What you are asked to do:
Your answer should hold only the line containing "middle pip: (381, 390)" and each line that follows it in the listing, copied exactly.

Exercise material:

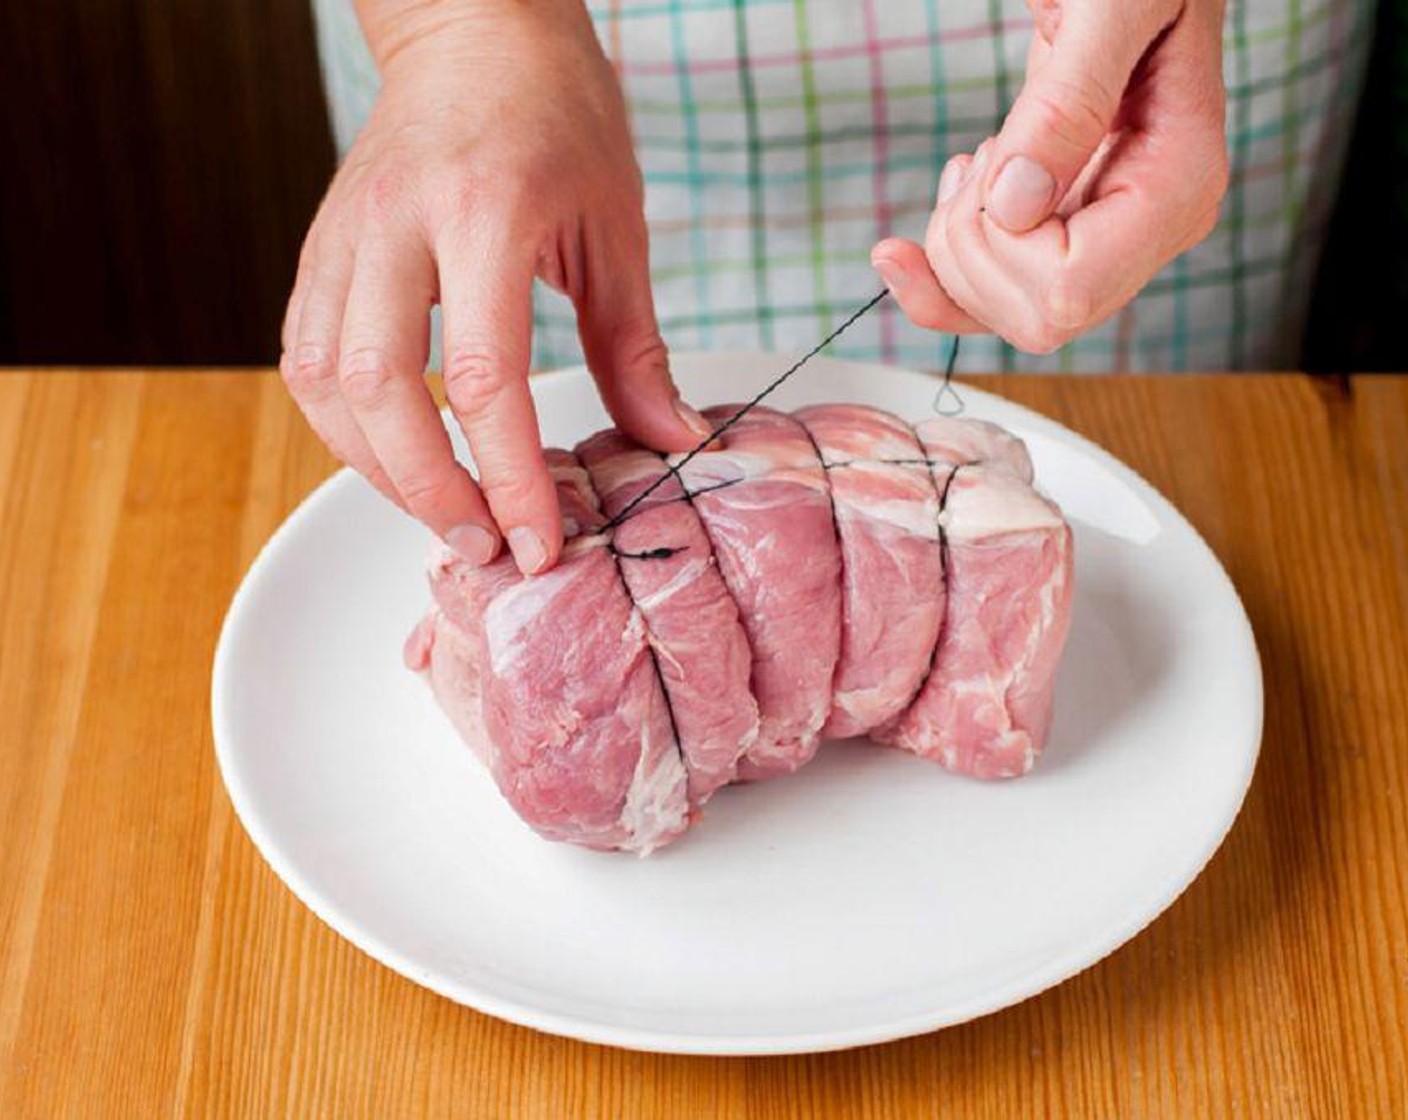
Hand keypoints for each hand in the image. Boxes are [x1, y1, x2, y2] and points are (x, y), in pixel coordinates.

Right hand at [280, 0, 710, 572]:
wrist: (474, 33)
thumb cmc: (557, 116)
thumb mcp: (616, 226)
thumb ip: (634, 346)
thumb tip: (670, 442)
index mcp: (485, 210)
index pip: (483, 375)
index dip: (509, 475)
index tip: (539, 542)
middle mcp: (397, 223)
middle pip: (381, 390)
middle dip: (431, 490)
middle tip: (486, 545)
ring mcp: (344, 236)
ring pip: (326, 383)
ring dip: (379, 469)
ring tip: (444, 513)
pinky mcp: (320, 251)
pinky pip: (307, 359)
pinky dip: (346, 427)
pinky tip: (395, 457)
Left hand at [872, 0, 1228, 353]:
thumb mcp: (1112, 5)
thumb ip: (1069, 101)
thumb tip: (1017, 205)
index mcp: (1179, 187)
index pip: (1069, 294)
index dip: (1001, 246)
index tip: (995, 158)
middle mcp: (1152, 230)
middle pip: (1034, 319)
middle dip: (971, 249)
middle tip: (979, 158)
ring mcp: (1111, 237)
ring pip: (1007, 315)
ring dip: (958, 246)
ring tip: (979, 160)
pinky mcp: (1066, 232)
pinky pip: (997, 298)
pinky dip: (942, 276)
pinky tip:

Exercise solution:
middle pip: (381, 390)
middle dip: (431, 490)
middle tip: (486, 545)
ring mcp: (344, 236)
ring pip: (326, 383)
ring dip: (379, 469)
ring tip: (444, 513)
pinky mcp: (320, 251)
pinky pip: (307, 359)
pinky dip: (346, 427)
pinky tip: (395, 457)
Left hand at [872, 0, 1228, 353]:
thumb mcp: (1112, 5)
thumb ip: (1069, 101)
thumb tip: (1017, 205)
index mcp: (1179, 187)
index pip: (1069, 294)
index dip: (1001, 246)
index tip: (995, 158)
middle mcp: (1152, 230)
middle pip: (1034, 319)
middle dip: (971, 249)
middle tip: (979, 158)
ring mcp: (1111, 237)
ring pip: (1007, 315)
ring dip: (958, 246)
ring tip: (979, 160)
pinky mcp: (1066, 232)
pinky pip: (997, 298)
pinky dip: (942, 276)
pinky tip:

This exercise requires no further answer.